Dataset records:

________________________________________

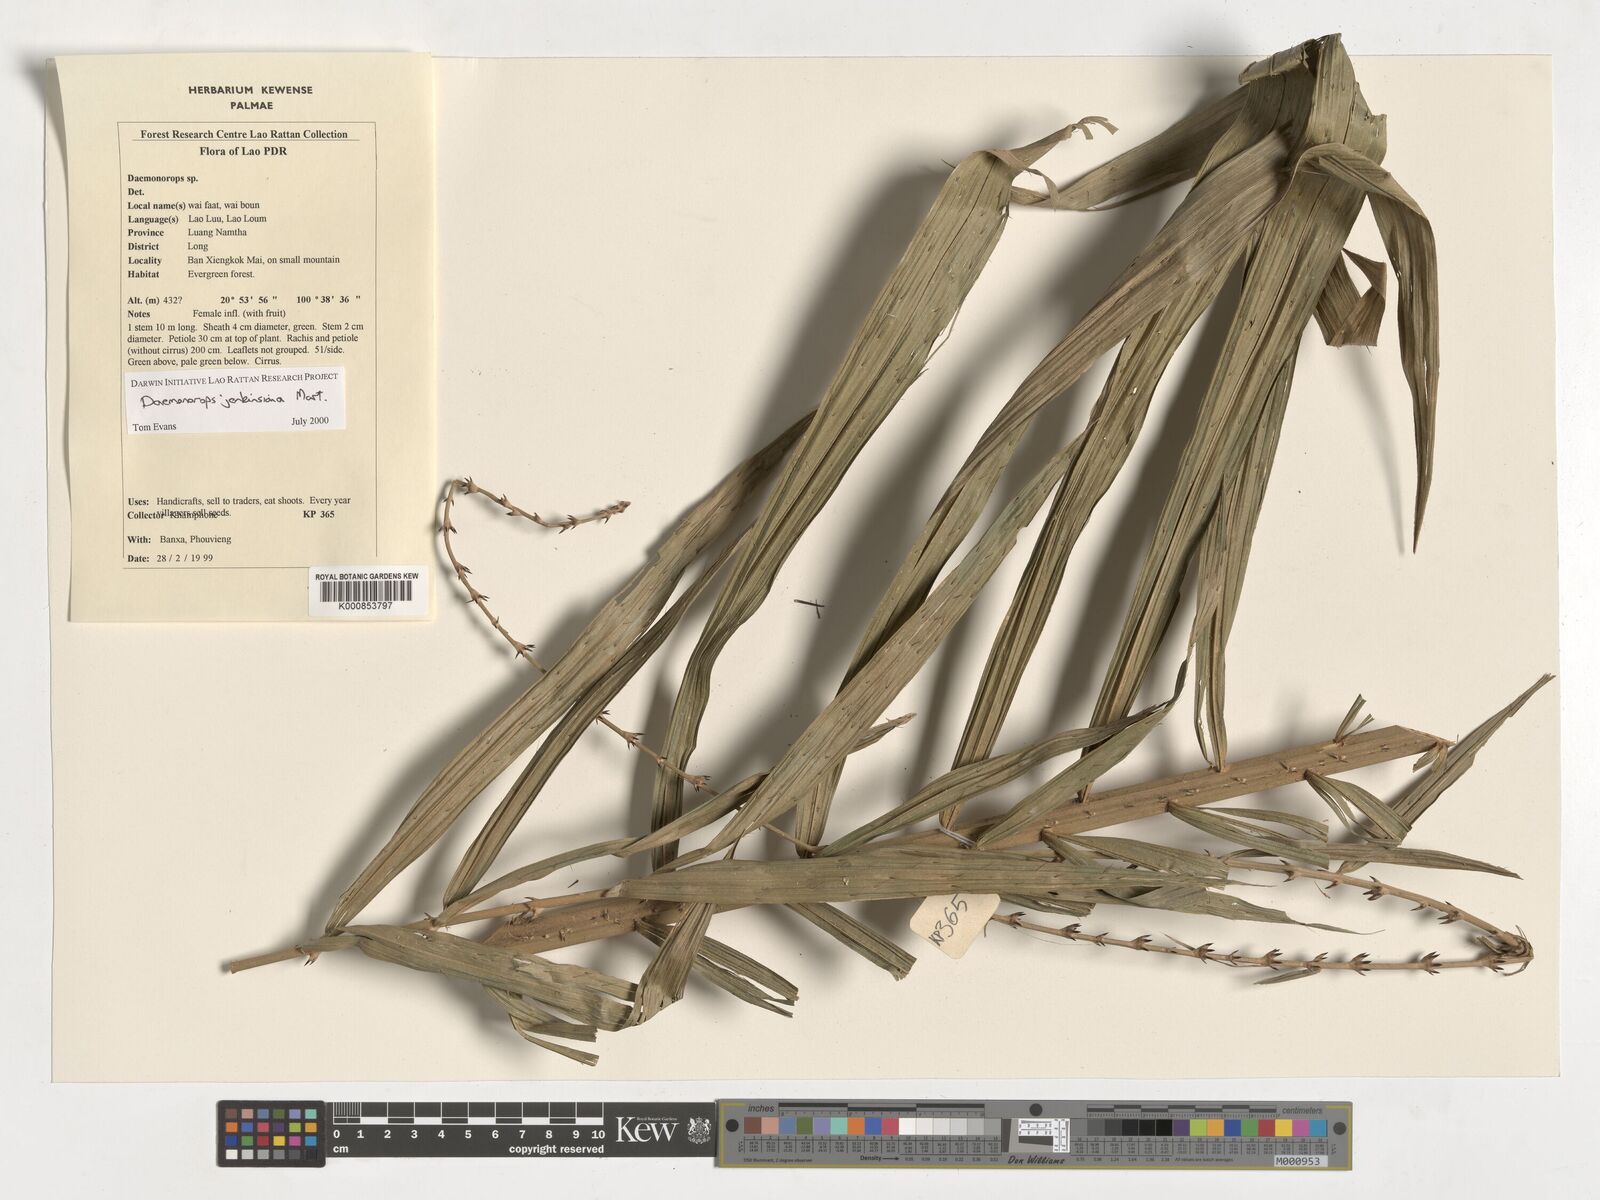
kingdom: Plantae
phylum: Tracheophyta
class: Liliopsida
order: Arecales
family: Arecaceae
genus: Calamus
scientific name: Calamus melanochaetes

________________________________________

Express each item's lines as a JSON list of strings, one string per line, covering all the items and skipping any blank lines. Omit the pictures.

▸ **Answer for this exercise**:
[
  "kingdom: Plantae",
  "phylum: Tracheophyta",
  "class: Liliopsida",
  "order: Arecales",
  "family: Arecaceae",
  "genus: Calamus",
  "scientific name: Calamus melanochaetes"
]